L’initiative espagnole repose sur l’argument selon lequel cette clause pourrait être activée dans le contexte actuel, marqué par la guerre à Gaza et les accusations de violations du droit international humanitaire.
Sur le plan institutionnel, une telle démarche ne dépend pas d’un seul État membre. Toute décision relative à la suspension ou à la rupture d’un accord international de cette nature relève des instances européennes et nécessite l’accord des États membres selon des procédures précises, impliquant soit l’unanimité, soit une majorité qualifiée au sein du Conseil.
La Commission européenne peut être chargée d’évaluer la situation et de formuler une recommandation, mais la décision finale reste politique et collective. Dans ce contexte, les positions au sein de l’Union apparaissent contrastées. Certains pays, notamment l’Irlande ou la Slovénie, soutiennent l’idée d’une réévaluation des relations avec Israël, tandis que d’autres États, dont l’Allemagne et plusieurs pays d’Europe centrale et orientale, maintiennent une position opposée à toute suspension de l’accord.
Les enjeux économiques constituent un facteur déterminant dans ce dossier.
L’Union européenne est le principal partenaire commercial d’Israël, avec des échanges couvrant des secteurs stratégiques tels que la technologie, la recherche, l’industrie et l’agriculture. L’accord d’association facilite ces échanges et encadre également des programmes de coopération scientifique et technique. Une suspension ou une rupture aurait donc des conséquences économiques directes pour les deux parties, ce qui contribue à la prudence de plusieurs États membres.

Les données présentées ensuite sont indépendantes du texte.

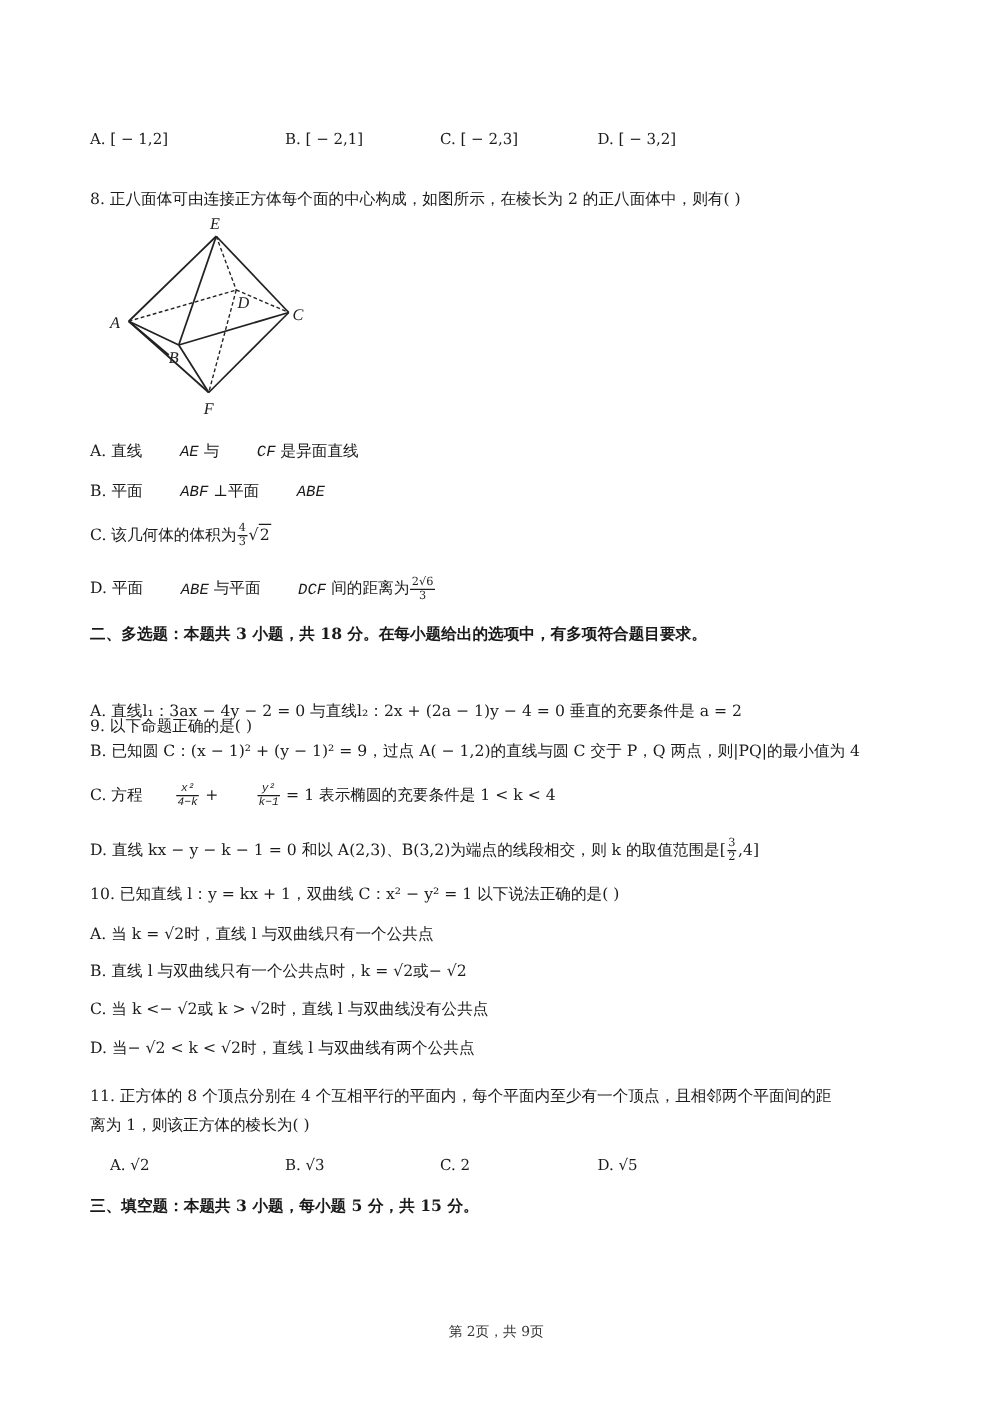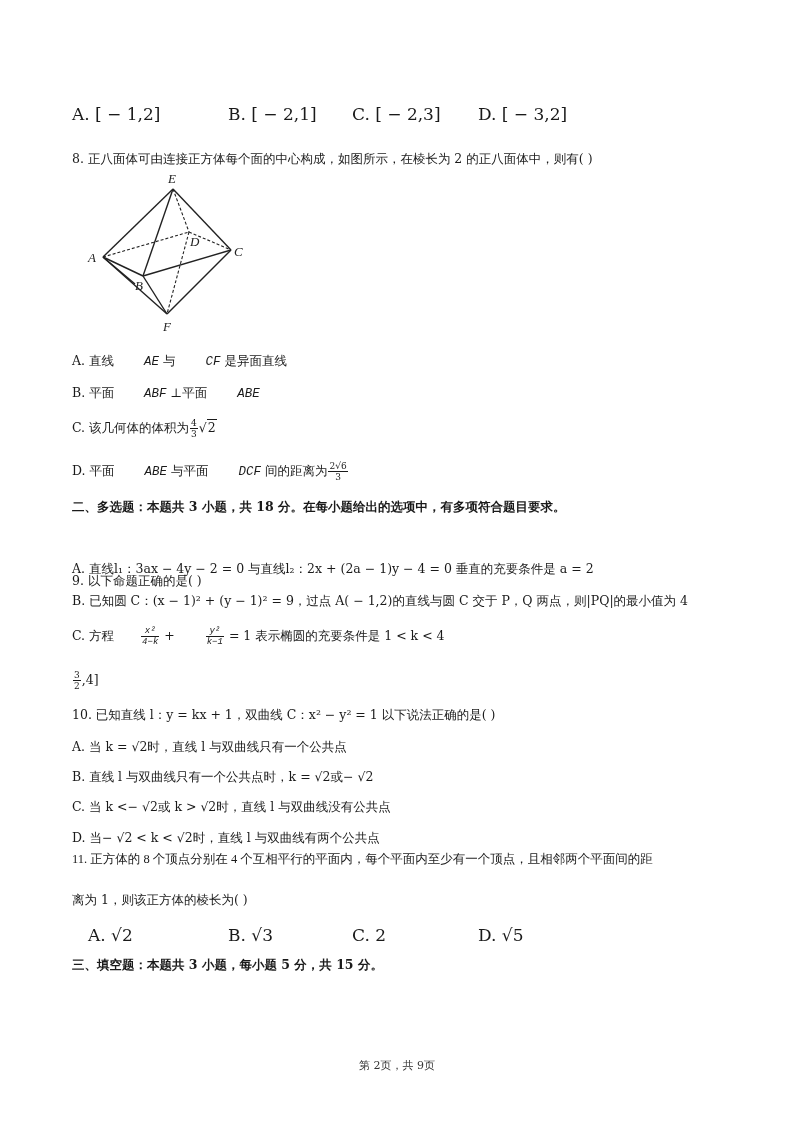--- a/index.html
+++ b/index.html
@@ -1,21 +1,21 @@
 <!DOCTYPE html>
 <html><head>
 <meta charset="utf-8">
 <style>
   html, body { margin: 0; padding: 0; background: #ffffff; }
   body { width: 794px; height: 1124px; position: relative; overflow: hidden;
          font-family: "DejaVu Serif", "Liberation Serif", serif; color: #1a1a1a; }
   .line { position: absolute; left: 72px; font-size: 12.5px; white-space: nowrap; line-height: 18px; }
   .m { font-style: italic; font-family: Liberation Mono, monospace; margin-left: 26px; }
   .bold { font-weight: bold; }
-  .opt4 { position: absolute; font-size: 17px; white-space: nowrap; }
+  .opt4 { position: absolute; font-size: 12px; white-space: nowrap; }
   .frac { display: inline-block; vertical-align: middle; text-align: center; font-size: 9px; line-height: 10px; margin: 0 1px; }
   .frac .num { display: block; border-bottom: 1px solid #1a1a1a; padding: 0 1px; }
   .frac .den { display: block; padding: 0 1px; }
   .sqrt { display: inline-block; }
   .sqrt .rad { border-top: 1px solid #1a1a1a; padding: 0 1px; }
   .figure { position: absolute; left: 85px; top: 168px; width: 175px; height: 170px; }
   .footer { position: absolute; top: 1058px; left: 0; width: 794px; text-align: center; font-size: 11px; color: #333; }
 </style>
 </head>
 <body>
@@ -74,30 +74,30 @@
 
 <div class="line bold" style="top:498px;">二、多选题：本题共 3 小题，共 18 分。在每小题给出的选项中，有多项符合题目要求。</div>
 
 <div class="line" style="top:528px;margin-top:44px;">9. 以下命题正确的是(    )</div>
 <div class="line" style="top:560px;">A. 直线l₁：3ax − 4y − 2 = 0 与直线l₂：2x + (2a − 1)y − 4 = 0 垂直的充要条件是 a = 2</div>
 <div class="line" style="top:592px;">B. 已知圆 C：(x − 1)² + (y − 1)² = 9，过点 A( − 1,2)的直线与圆 C 交于 P，Q 两点，则|PQ|的最小值为 4</div>
 <div class="line" style="top:626px;">
   <span>C. 方程</span><span class="frac"><span class="num m">x²</span><span class="den m">4−k</span></span><span> + </span><span class="frac"><span class="num m">y²</span><span class="den m">k−1</span></span><span> = 1 表示椭圆的充要条件是 1 &lt; k &lt; 4</span>
 </div>
 <div class="line" style="top:670px;">
-  <span class="frac"><span class="num">3</span><span class="den">2</span></span><span>,4]</span>
+  <span>D. 直线 kx − y − k − 1 = 0 和以 A(2,3)、B(3,2)为端点的线段相交，则 k 的取值范围是[</span><span class="frac"><span class="num">3</span><span class="den">2</span></span><span>,4]</span>
 </div>
 
 <div class="line" style="top:706px;">10. 已知直线 l：y = kx + 1，双曲线 C：x² − y² = 1 以下说法正确的是(    )</div>
 <div class="line" style="top:738px;">A. 当 k = √2时，直线 l 与双曲线只有一个公共点</div>
 <div class="line" style="top:768px;">B. 直线 l 与双曲线只有一个公共点时，k = √2或− √2</div>
 <div class="line" style="top:798px;">C. 当 k &lt;− √2或 k &gt; √2时，直线 l 与双曲线没有公共点</div>
 <div class="line" style="top:829px;">D. 当− √2 &lt; k &lt; √2时，直线 l 与双曲线有两个公共点</div>
 
-<div class="line" style="top:850px;font-family:Liberation Serif, serif;">11. 正方体的 8 个顶点分别在 4 个互相平行的平面内，每个平面内至少有一个顶点，且相邻两个平面间的距</div>
+<div class="line" style="top:868px;">11. 正方体的 8 个顶点分别在 4 个互相平行的平面内，每个平面内至少有一个顶点，且相邻两个平面间的距</div>
 <div class="line" style="top:891px;">离为 1，则该正方体的棱长为(    )</div>
 <div class="opt4" style="left:72px; top:925px;margin-left:16px;">A. √2</div>
 <div class="opt4" style="left:228px; top:925px;">B. √3</div>
 <div class="opt4" style="left:352px; top:925px;">C. 2</div>
 <div class="opt4" style="left:478px; top:925px;">D. √5</div>
 
 <div class="line bold" style="top:956px;">三、填空题：本题共 3 小题，每小题 5 分，共 15 分。</div>
 
 <div class="footer">第 2页，共 9页</div>
 

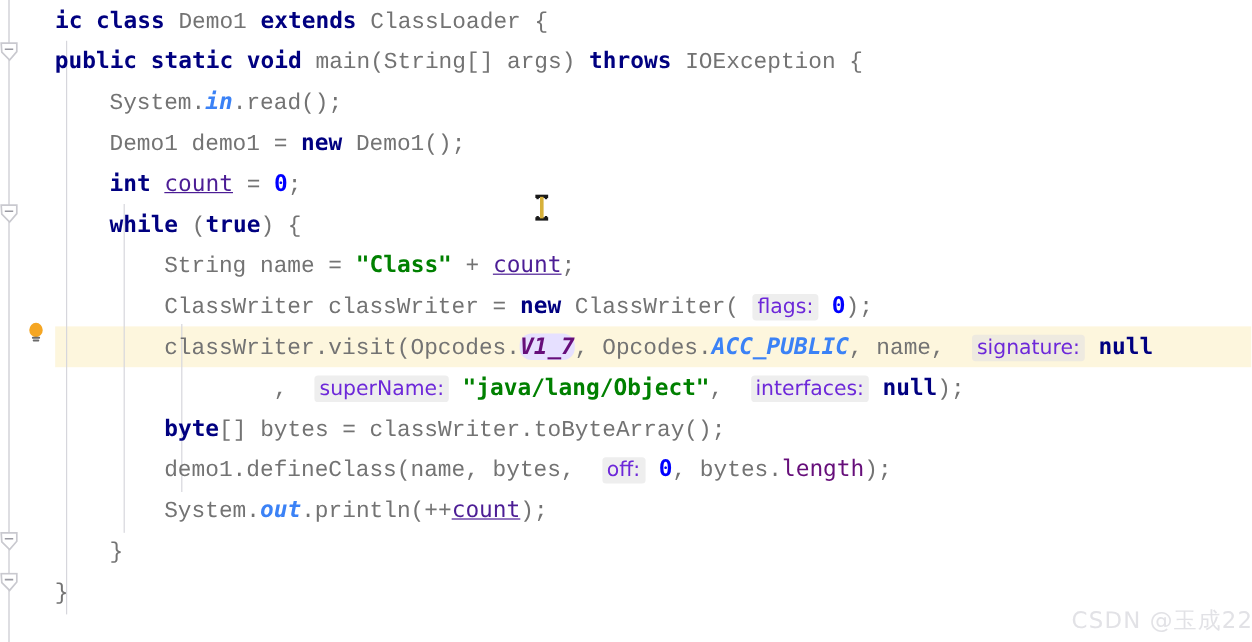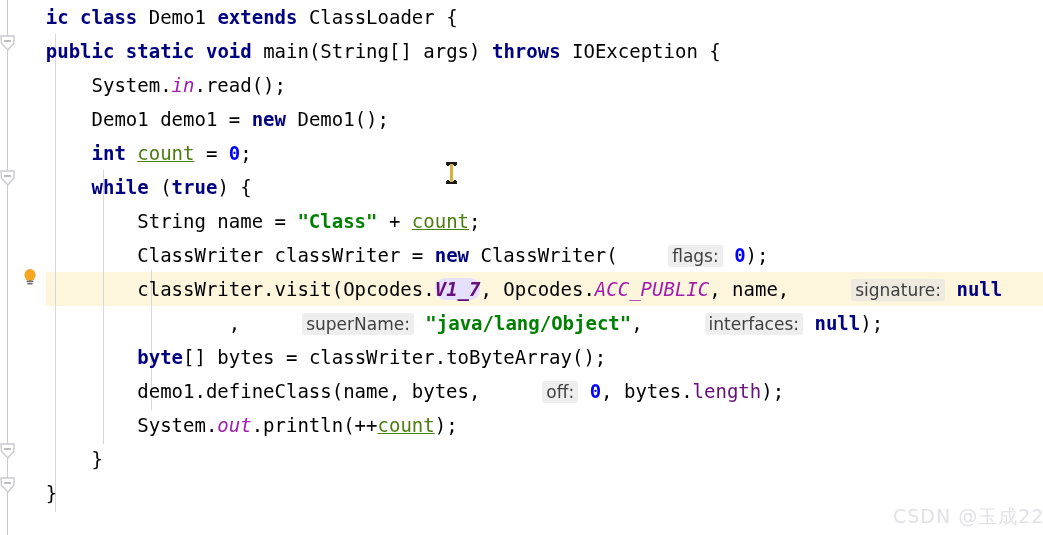--- a/index.html
+++ b/index.html
@@ -93,39 +93,38 @@
     width: 1043px;
     height: 34px;
     background: #fdf6dd;
     z-index: 0;
   }
 
   
   .kw      { color: #000080; font-weight: bold; }
   .str     { color: #008000; font-weight: bold; }
   .num     { color: #0000ff; font-weight: bold; }
-  .field   { color: #a21caf; font-style: italic; font-weight: normal; }
+  .field   { color: #3b82f6; font-style: italic; font-weight: bold; }
   .sfield  { color: #660e7a; font-weight: normal; }
-  .plain   { color: #000000; }
-  .usage   { color: #4d7c0f; text-decoration: underline; }
+  .plain   { color: #737373; font-family: Liberation Mono, monospace; }
+  .usage   { color: #4c1d95; text-decoration: underline; }
   .ident-hl{ color: #660e7a; font-style: italic; font-weight: bold;
              background: #e6e0ff; border-radius: 10px; }
 
   
   .hint {
     background: #eeeeee;
-    color: #404040;
+    color: #6d28d9;
     font-family: "DejaVu Sans", sans-serif;
     font-size: 17px;
     font-weight: normal;
     font-style: normal;
     padding: 1px 4px;
     border-radius: 3px;
     letter-spacing: 0;
-    margin-left: 39px;
   }
   .hint-on-hl { background: #eeeae0; }
 
   
   .ibeam {
     position: absolute;
     z-index: 9;
     width: 11px;
     height: 22px;
   }

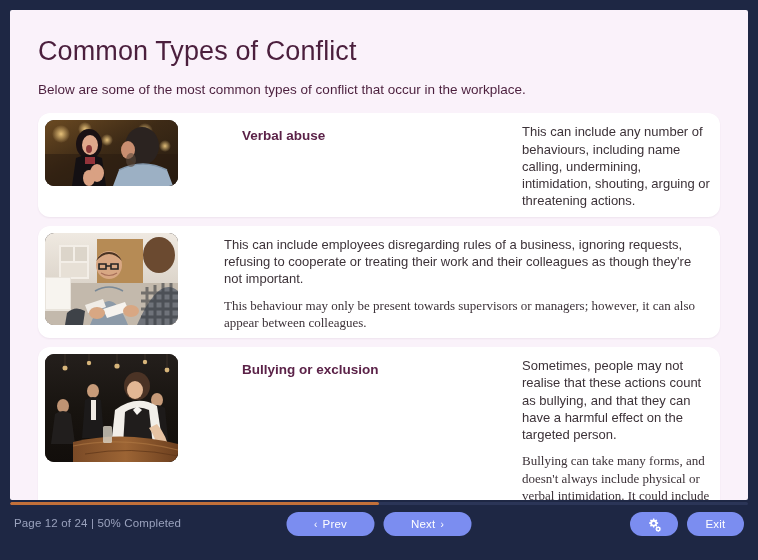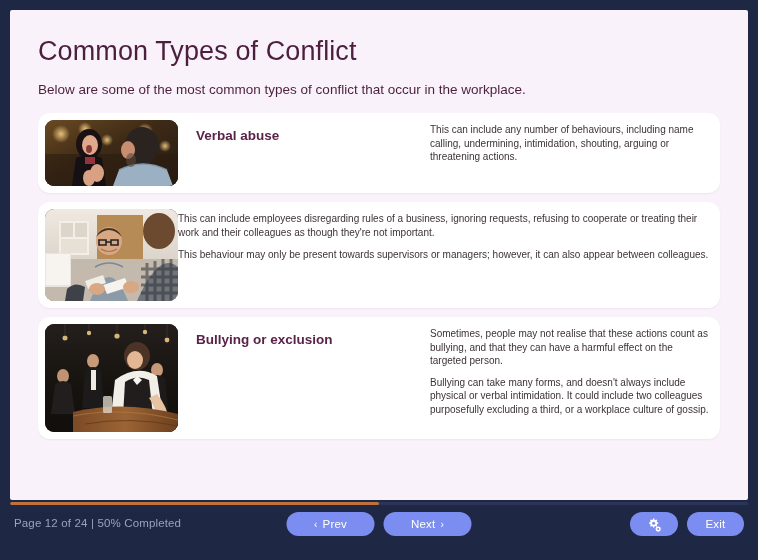--- a/index.html
+++ b/index.html
@@ -55,20 +55,21 @@
     gap: 9px;
   }
 
   .card {
     display: flex;
     align-items: flex-start;
     background: #ffffff;
     border-radius: 12px;
     padding: 7px 10px 7px 7px;
     box-shadow: 0 1px 2px rgba(80, 40, 80, 0.07);
+    gap: 46px;
   }
 
   .card-thumb {
     flex: 0 0 auto;
     width: 133px;
     border-radius: 9px;
     overflow: hidden;
     background: #2a2320;
     position: relative;
   }
@@ -86,25 +87,25 @@
     color: #5b2248;
     line-height: 1.3;
   }
 
   .card-body-col {
     flex: 1 1 auto;
     padding: 3px 0 0 0;
   }
 
   .card-para {
-    font-size: 10px;
+    font-size: 13px;
     line-height: 1.33;
     color: #3c3238;
   }
-  .card-para + .card-para { margin-top: 9px; }
+  .card-para + .card-para { margin-top: 9px; font-family: Liberation Serif, serif; }
 
   
   .footer {
     position: absolute;
     left: 0;
     top: 500px;
     width: 758px;
     height: 60px;
     background: #1e2744;
   }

Sur le plan diplomatique, cette initiative s’inscrit dans un contexte de tensions accrues entre l’Espagne et Israël depuis 2024, notamment après la reconnaissance par Madrid de l’État palestinien. Elle intervient également dans un climat européen marqué par un débat croissant sur la cohérence entre les principes affichés par l’Union et ses relations extérieures. À ce stade, aucune décision formelle n’a été prise par l’Union européenne, et la proposition espagnole constitue une étape dans un processus politique qui dépendra de l’évolution des positions des États membres et des discussions au niveau européen.